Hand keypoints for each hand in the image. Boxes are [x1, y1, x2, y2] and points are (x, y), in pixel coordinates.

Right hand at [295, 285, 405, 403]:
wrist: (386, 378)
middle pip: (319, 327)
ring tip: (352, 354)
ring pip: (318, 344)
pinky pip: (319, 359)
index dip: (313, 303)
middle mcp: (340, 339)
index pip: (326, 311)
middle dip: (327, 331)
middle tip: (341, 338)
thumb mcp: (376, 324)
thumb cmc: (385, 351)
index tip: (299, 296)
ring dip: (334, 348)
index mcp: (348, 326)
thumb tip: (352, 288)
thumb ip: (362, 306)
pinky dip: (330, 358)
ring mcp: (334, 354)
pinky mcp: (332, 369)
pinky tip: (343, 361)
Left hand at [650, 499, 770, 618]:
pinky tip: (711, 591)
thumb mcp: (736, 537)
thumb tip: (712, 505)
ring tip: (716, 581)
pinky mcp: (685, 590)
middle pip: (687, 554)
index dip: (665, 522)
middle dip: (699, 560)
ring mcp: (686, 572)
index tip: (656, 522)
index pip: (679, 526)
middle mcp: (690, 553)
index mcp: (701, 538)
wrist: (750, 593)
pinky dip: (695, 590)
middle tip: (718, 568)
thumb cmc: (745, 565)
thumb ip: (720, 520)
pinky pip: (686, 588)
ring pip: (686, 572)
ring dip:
◆ ◆ ◆ ◆ ◆
WHAT TO WORK ON: Your answer should be the line with "pinky dip: (330, 358)" and all lines after it in the listing above, repeated exactly. No other lines belong.

WRITTEN SOLUTION:
pinky dip: (330, 358)
ring mcp: (334, 354)
pinky mcp: (332, 369)
pinky tip: (343, 361)
Left hand at [650, 499, 770, 618]:
pinky tip: (711, 591)
thumb mcp: (736, 537)
thumb tip: (712, 505)
ring tip: (716, 581)
pinky mcp: (685, 590)
middle pip: (687, 554)
index dip: (665, 522)
middle dip: (699, 560)
ring mcp: (686, 572)
index tip: (656, 522)
index pip: (679, 526)
middle mcp: (690, 553)
index mcp: (701, 538)
wrist: (750, 593)
pinky dip: (695, 590)
middle tip: (718, 568)
thumb cmc: (745, 565)
thumb ip: (720, 520)
pinky pip: (686, 588)
ring pip: (686, 572)
ring dip:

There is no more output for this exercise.